Data extracts —
§ §
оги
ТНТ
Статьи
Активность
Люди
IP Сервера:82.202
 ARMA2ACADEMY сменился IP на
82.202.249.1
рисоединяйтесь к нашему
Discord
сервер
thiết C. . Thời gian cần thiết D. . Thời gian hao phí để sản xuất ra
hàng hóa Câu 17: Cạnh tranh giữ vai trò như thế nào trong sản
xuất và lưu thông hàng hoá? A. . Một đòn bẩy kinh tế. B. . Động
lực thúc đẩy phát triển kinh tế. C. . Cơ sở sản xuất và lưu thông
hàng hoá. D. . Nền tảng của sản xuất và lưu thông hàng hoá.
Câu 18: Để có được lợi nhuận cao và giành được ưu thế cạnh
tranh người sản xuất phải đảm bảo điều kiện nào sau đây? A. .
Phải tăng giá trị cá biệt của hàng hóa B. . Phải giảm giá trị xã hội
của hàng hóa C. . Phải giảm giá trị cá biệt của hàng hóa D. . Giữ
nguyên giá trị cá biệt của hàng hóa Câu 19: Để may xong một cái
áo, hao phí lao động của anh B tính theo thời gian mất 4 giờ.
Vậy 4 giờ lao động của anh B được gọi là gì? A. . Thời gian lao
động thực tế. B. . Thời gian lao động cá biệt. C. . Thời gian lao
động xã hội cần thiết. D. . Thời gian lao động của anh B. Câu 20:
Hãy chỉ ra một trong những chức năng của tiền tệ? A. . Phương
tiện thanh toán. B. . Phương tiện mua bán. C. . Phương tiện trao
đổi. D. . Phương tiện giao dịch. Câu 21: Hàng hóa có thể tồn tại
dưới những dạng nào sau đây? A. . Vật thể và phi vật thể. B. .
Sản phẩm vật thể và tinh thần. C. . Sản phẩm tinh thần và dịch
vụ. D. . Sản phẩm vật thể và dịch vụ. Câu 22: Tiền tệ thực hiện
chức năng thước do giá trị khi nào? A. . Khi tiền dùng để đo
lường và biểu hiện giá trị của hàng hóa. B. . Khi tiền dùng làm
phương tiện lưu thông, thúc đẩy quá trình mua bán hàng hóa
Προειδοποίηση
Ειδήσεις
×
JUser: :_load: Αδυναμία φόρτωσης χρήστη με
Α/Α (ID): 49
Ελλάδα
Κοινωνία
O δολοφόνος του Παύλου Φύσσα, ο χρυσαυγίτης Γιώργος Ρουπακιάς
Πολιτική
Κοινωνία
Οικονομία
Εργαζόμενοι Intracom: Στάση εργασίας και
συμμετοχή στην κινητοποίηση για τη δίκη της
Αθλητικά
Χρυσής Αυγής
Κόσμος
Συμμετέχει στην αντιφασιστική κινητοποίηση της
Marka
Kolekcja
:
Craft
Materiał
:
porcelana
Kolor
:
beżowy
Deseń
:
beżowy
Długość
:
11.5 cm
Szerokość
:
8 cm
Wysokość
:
§ §
Set down every line of the entries above, reproducing each one word for word, with its spelling, punctuation and line order unchanged.

оги
ТНТ
Статьи
Активность
Люди
IP Сервера:82.202
 ARMA2ACADEMY сменился IP на
82.202.249.1
рисоединяйтесь к нашему
Discord
сервер
thiết C. . Thời gian cần thiết D. . Thời gian hao phí để sản xuất ra
hàng hóa Câu 17: Cạnh tranh giữ vai trò như thế nào trong sản
xuất và lưu thông hàng hoá? A. . Một đòn bẩy kinh tế. B. . Động
lực thúc đẩy phát triển kinh tế. C. . Cơ sở sản xuất và lưu thông
hàng hoá. D. . Nền tảng của sản xuất và lưu thông hàng hoá.
Câu 18: Để có được lợi nhuận cao và giành được ưu thế cạnh
tranh người sản xuất phải đảm bảo điều kiện nào sau đây? A. .
Phải tăng giá trị cá biệt của hàng hóa B. . Phải giảm giá trị xã hội
của hàng hóa C. . Phải giảm giá trị cá biệt của hàng hóa D. . Giữ
nguyên giá trị cá biệt của hàng hóa Câu 19: Để may xong một cái
áo, hao phí lao động của anh B tính theo thời gian mất 4 giờ.
Vậy 4 giờ lao động của anh B được gọi là gì? A. . Thời gian lao
động thực tế. B. . Thời gian lao động cá biệt. C. . Thời gian lao
động xã hội cần thiết. D. . Thời gian lao động của anh B. Câu 20:
Hãy chỉ ra một trong những chức năng của tiền tệ? A. . Phương
tiện thanh toán. B. . Phương tiện mua bán. C. . Phương tiện trao
đổi. D. . Phương tiện giao dịch. Câu 21: Hàng hóa có thể tồn tại
dưới những dạng nào sau đây? A. . Vật thể và phi vật thể. B. .
Sản phẩm vật thể và tinh thần. C. . Sản phẩm tinh thần và dịch
vụ. D. . Sản phẩm vật thể và dịch vụ. Câu 22: Tiền tệ thực hiện
chức năng thước do giá trị khi nào? A. . Khi tiền dùng để đo
lường và biểu hiện giá trị của hàng hóa. B. . Khi tiền dùng làm
phương tiện lưu thông, thúc đẩy quá trình mua bán hàng hóa
Προειδοποίηση
Ειδήσεις
×
JUser: :_load: Αδυναμία φόρτωσης χρήστη με
Α/Α (ID): 49
Ελλάδα
Κοινωνία
O δολοφόνος του Παύλου Φύσσα, ο χρυσαυγίτης Γιώργος Ρουπακιάς
Πολιτική
Κοινωνία
Οικονομία
Εργαζόμενοι Intracom: Στάση εργασίας και
συμμετοχή στην κινητοποίηση για τη δίκη της
Αθλητικά
Χρυσής Αυγής
Κόσμος
Συμμετέχει στην αντιφασιστική κινητοποίηση της
Marka
Kolekcja
:
Craft
Materiał
:
porcelana
Kolor
:
beżowy
Deseń
:
beżowy
Długość
:
11.5 cm
Szerokość
:
8 cm
Wysokość
:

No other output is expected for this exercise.